EXERCISE PROMPT
Make an exact copy of the records, with the pictures left out.

━━ SOURCE MATERIAL

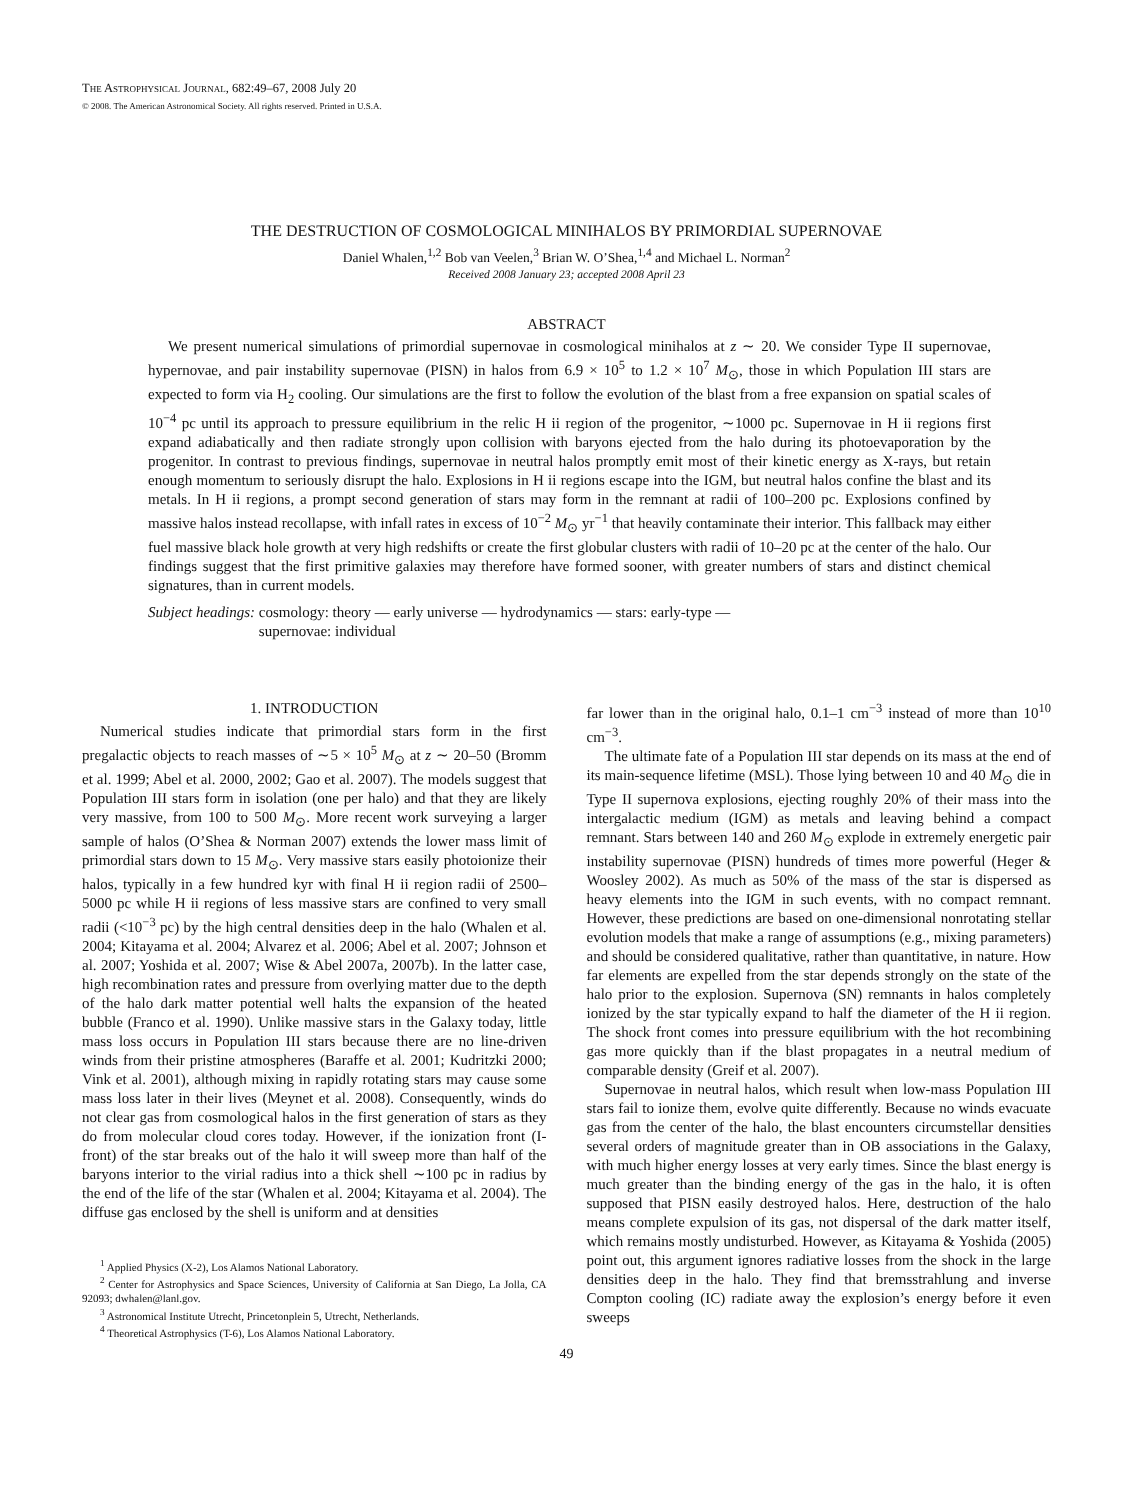THE ASTROPHYSICAL JOURNAL, 682:49–67, 2008 July 20
© 2008. The American Astronomical Society. All rights reserved. Printed in U.S.A.
THE DESTRUCTION OF COSMOLOGICAL MINIHALOS BY PRIMORDIAL SUPERNOVAE
Daniel Whalen,<sup>1,2</sup> Bob van Veelen,<sup>3</sup> Brian W. O’Shea,<sup>1,4</sup> and Michael L. Norman<sup>2</sup>
Received 2008 January 23; accepted 2008 April 23
ABSTRACT
We present numerical simulations of primordial supernovae in cosmological minihalos at z ∼ 20. We consider Type II supernovae, hypernovae, and pair instability supernovae (PISN) in halos from 6.9 × 10<sup>5</sup> to 1.2 × 10<sup>7</sup> M<sub>⊙</sub>, those in which Population III stars are expected to form via H<sub>2</sub> cooling. Our simulations are the first to follow the evolution of the blast from a free expansion on spatial scales of 10<sup>−4</sup> pc until its approach to pressure equilibrium in the relic H ii region of the progenitor, ∼1000 pc. Supernovae in H ii regions first expand adiabatically and then radiate strongly upon collision with baryons ejected from the halo during its photoevaporation by the progenitor. In contrast to previous findings, supernovae in neutral halos promptly emit most of their kinetic energy as X-rays, but retain enough momentum to seriously disrupt the halo. Explosions in H ii regions escape into the IGM, but neutral halos confine the blast and its metals. In H ii regions, a prompt second generation of stars may form in the remnant at radii of 100–200 pc. Explosions confined by massive halos instead recollapse, with infall rates in excess of 10<sup>−2</sup> M<sub>⊙</sub> yr<sup>−1</sup> that heavily contaminate their interior. This fallback may either fuel massive black hole growth at very high redshifts or create the first globular clusters with radii of 10–20 pc at the center of the halo. Our findings suggest that the first primitive galaxies may therefore have formed sooner, with greater numbers of stars and distinct chemical signatures, than in current models.
Subject headings: cosmology: theory — early universe — hydrodynamics — stars: early-type —
supernovae: individual
1. INTRODUCTION
Numerical studies indicate that primordial stars form in the first pregalactic objects to reach masses of ∼5 × 10<sup>5</sup> M<sub>⊙</sub> at z ∼ 20–50 (Bromm et al. 1999; Abel et al. 2000, 2002; Gao et al. 2007). The models suggest that Population III stars form in isolation (one per halo) and that they are likely very massive, from 100 to 500 M<sub>⊙</sub>. More recent work surveying a larger sample of halos (O’Shea & Norman 2007) extends the lower mass limit of primordial stars down to 15 M<sub>⊙</sub>. Very massive stars easily photoionize their halos, typically in a few hundred kyr with final H ii region radii of 2500–5000 pc while H ii regions of less massive stars are confined to very small radii (<10<sup>−3</sup> pc) by the high central densities deep in the halo (Whalen et al. 2004; Kitayama et al. 2004; Alvarez et al. 2006; Abel et al. 2007; Johnson et al. 2007; Yoshida et al. 2007; Wise & Abel 2007a, 2007b). In the latter case, high recombination rates and pressure from overlying matter due to the depth of the halo dark matter potential well halts the expansion of the heated bubble (Franco et al. 1990). Unlike massive stars in the Galaxy today, little mass loss occurs in Population III stars because there are no line-driven winds from their pristine atmospheres (Baraffe et al. 2001; Kudritzki 2000; Vink et al. 2001), although mixing in rapidly rotating stars may cause some mass loss later in their lives (Meynet et al. 2008). Consequently, winds do not clear gas from cosmological halos in the first generation of stars as they do from molecular cloud cores today. However, if the ionization front (I-front) of the star breaks out of the halo it will sweep more than half of the baryons interior to the virial radius into a thick shell ∼100 pc in radius by the end of the life of the star (Whalen et al. 2004; Kitayama et al. 2004). The diffuse gas enclosed by the shell is uniform and at densities
<sup>1</sup> Applied Physics (X-2), Los Alamos National Laboratory.
<sup>2</sup> Center for Astrophysics and Space Sciences, University of California at San Diego, La Jolla, CA 92093; dwhalen@lanl.gov.
<sup>3</sup> Astronomical Institute Utrecht, Princetonplein 5, Utrecht, Netherlands.
<sup>4</sup> Theoretical Astrophysics (T-6), Los Alamos National Laboratory.
far lower than in the original halo, 0.1–1 cm<sup>−3</sup> instead of more than 10<sup>10</sup> cm<sup>−3</sup>.
The ultimate fate of a Population III star depends on its mass at the end of its main-sequence lifetime (MSL). Those lying between 10 and 40 M<sub>⊙</sub> die in Type II supernova explosions, ejecting roughly 20% of their mass into the intergalactic medium (IGM) as metals and leaving behind a compact remnant. Stars between 140 and 260 M<sub>⊙</sub> explode in extremely energetic pair instability supernovae (PISN) hundreds of times more powerful (Heger & Woosley 2002). As much as 50% of the mass of the star is dispersed as heavy elements into the IGM in such events, with no compact remnant. However, these predictions are based on one-dimensional nonrotating stellar evolution models that make a range of assumptions (e.g., mixing parameters) and should be considered qualitative, rather than quantitative, in nature. How far elements are expelled from the star depends strongly on the state of the halo prior to the explosion. Supernova (SN) remnants in halos completely ionized by the star typically expand to half the diameter of the H ii region. The shock front comes into pressure equilibrium with the hot recombining gas more quickly than if the blast propagates in a neutral medium of comparable density (Greif et al. 2007).
Supernovae in neutral halos, which result when low-mass Population III stars fail to ionize them, evolve quite differently. Because no winds evacuate gas from the center of the halo, the blast encounters circumstellar densities several orders of magnitude greater than in OB associations in the Galaxy, with much higher energy losses at very early times. Since the blast energy is much greater than the binding energy of the gas in the halo, it is often supposed that PISN easily destroyed halos. Here, destruction of the halo means complete expulsion of its gas, not dispersal of the dark matter itself, which remains mostly undisturbed. However, as Kitayama & Yoshida (2005) point out, this argument ignores radiative losses from the shock in the large densities deep in the halo. They find that bremsstrahlung and inverse Compton cooling (IC) radiate away the explosion’s energy before it even sweeps
49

━━━━

OUTPUT FOR THIS TASK
THE ASTROPHYSICAL JOURNAL, 682:49–67, 2008 July 20
© 2008. The American Astronomical Society. All rights reserved. Printed in U.S.A.
THE DESTRUCTION OF COSMOLOGICAL MINIHALOS BY PRIMORDIAL SUPERNOVAE
Daniel Whalen,<sup>1,2</sup> Bob van Veelen,<sup>3</sup> Brian W. O’Shea,<sup>1,4</sup> and Michael L. Norman<sup>2</sup>
Received 2008 January 23; accepted 2008 April 23
ABSTRACT
We present numerical simulations of primordial supernovae in cosmological minihalos at z ∼ 20. We consider Type II supernovae, hypernovae, and pair instability supernovae (PISN) in halos from 6.9 × 10<sup>5</sup> to 1.2 × 10<sup>7</sup> M<sub>⊙</sub>, those in which Population III stars are expected to form via H<sub>2</sub> cooling. Our simulations are the first to follow the evolution of the blast from a free expansion on spatial scales of 10<sup>−4</sup> pc until its approach to pressure equilibrium in the relic H ii region of the progenitor, ∼1000 pc. Supernovae in H ii regions first expand adiabatically and then radiate strongly upon collision with baryons ejected from the halo during its photoevaporation by the progenitor. In contrast to previous findings, supernovae in neutral halos promptly emit most of their kinetic energy as X-rays, but retain enough momentum to seriously disrupt the halo. Explosions in H ii regions escape into the IGM, but neutral halos confine the blast and its metals. In H ii regions, a prompt second generation of stars may form in the remnant at radii of 100–200 pc. Explosions confined by massive halos instead recollapse, with infall rates in excess of 10<sup>−2</sup> M<sub>⊙</sub> yr<sup>−1</sup> that heavily contaminate their interior. This fallback may either fuel massive black hole growth at very high redshifts or create the first globular clusters with radii of 10–20 pc at the center of the halo. Our findings suggest that the first primitive galaxies may therefore have formed sooner, with greater numbers of stars and distinct chemical signatures, than in current models.
Subject headings: cosmology: theory — early universe — hydrodynamics — stars: early-type —
supernovae: individual
1. INTRODUCTION
Numerical studies indicate that primordial stars form in the first pregalactic objects to reach masses of ∼5 × 10<sup>5</sup> M<sub>⊙</sub> at z ∼ 20–50 (Bromm et al. 1999; Abel et al. 2000, 2002; Gao et al. 2007). The models suggest that Population III stars form in isolation (one per halo) and that they are likely very massive, from 100 to 500 M<sub>⊙</sub>. More recent work surveying a larger sample of halos (O’Shea & Norman 2007) extends the lower mass limit of primordial stars down to 15 M<sub>⊙</sub>. Very massive stars easily photoionize their halos, typically in a few hundred kyr with final H ii region radii of 2500–5000 pc while H ii regions of less massive stars are confined to very small radii (<10<sup>−3</sup> pc) by the high central densities deep in the halo (Whalen et al. 2004; Kitayama et al. 2004; Alvarez et al. 2006; Abel et al. 2007; Johnson et al. 2007; Yoshida et al. 2007; Wise & Abel 2007a, 2007b). In the latter case, high recombination rates and pressure from overlying matter due to the depth of the halo dark matter potential well halts the expansion of the heated bubble (Franco et al. 1990). Unlike massive stars in the Galaxy today, little mass loss occurs in Population III stars because there are no line-driven winds from their pristine atmospheres (Baraffe et al. 2001; Kudritzki 2000; Vink et al. 2001), although mixing in rapidly rotating stars may cause some mass loss later in their lives (Meynet et al. 2008). Consequently, winds do not clear gas from cosmological halos in the first generation of stars as they do from molecular cloud cores today. However, if the ionization front (I-front) of the star breaks out of the halo it will sweep more than half of the baryons interior to the virial radius into a thick shell ∼100 pc in radius by the end of the life of the star (Whalen et al. 2004; Kitayama et al. 2004). The diffuse gas enclosed by the shell is uniform and at densities
<sup>1</sup> Applied Physics (X-2), Los Alamos National Laboratory.
<sup>2</sup> Center for Astrophysics and Space Sciences, University of California at San Diego, La Jolla, CA 92093; dwhalen@lanl.gov.
<sup>3</sup> Astronomical Institute Utrecht, Princetonplein 5, Utrecht, Netherlands.
<sup>4</sup> Theoretical Astrophysics (T-6), Los Alamos National Laboratory.
far lower than in the original halo, 0.1–1 cm<sup>−3</sup> instead of more than 10<sup>10</sup> cm<sup>−3</sup>.
The ultimate fate of a Population III star depends on its mass at the end of its main-sequence lifetime (MSL). Those lying between 10 and 40 M<sub>⊙</sub> die in Type II supernova explosions, ejecting roughly 20% of their mass into the intergalactic medium (IGM) as metals and leaving behind a compact remnant. Stars between 140 and 260 M<sub>⊙</sub> explode in extremely energetic pair instability supernovae (PISN) hundreds of times more powerful (Heger & Woosley 2002). As much as 50% of the mass of the star is dispersed as heavy elements into the IGM in such events, with no compact remnant. However, these predictions are based on one-dimensional nonrotating stellar evolution models that make a range of assumptions (e.g., mixing parameters) and should be considered qualitative, rather than quantitative, in nature. How far elements are expelled from the star depends strongly on the state of the halo prior to the explosion. Supernova (SN) remnants in halos completely ionized by the star typically expand to half the diameter of the H ii region. The shock front comes into pressure equilibrium with the hot recombining gas more quickly than if the blast propagates in a neutral medium of comparable density (Greif et al. 2007).
Supernovae in neutral halos, which result when low-mass Population III stars fail to ionize them, evolve quite differently. Because no winds evacuate gas from the center of the halo, the blast encounters circumstellar densities several orders of magnitude greater than in OB associations in the Galaxy, with much higher energy losses at very early times. Since the blast energy is much greater than the binding energy of the gas in the halo, it is often supposed that PISN easily destroyed halos. Here, destruction of the halo means complete expulsion of its gas, not dispersal of the dark matter itself, which remains mostly undisturbed. However, as Kitayama & Yoshida (2005) point out, this argument ignores radiative losses from the shock in the large densities deep in the halo. They find that bremsstrahlung and inverse Compton cooling (IC) radiate away the explosion’s energy before it even sweeps
49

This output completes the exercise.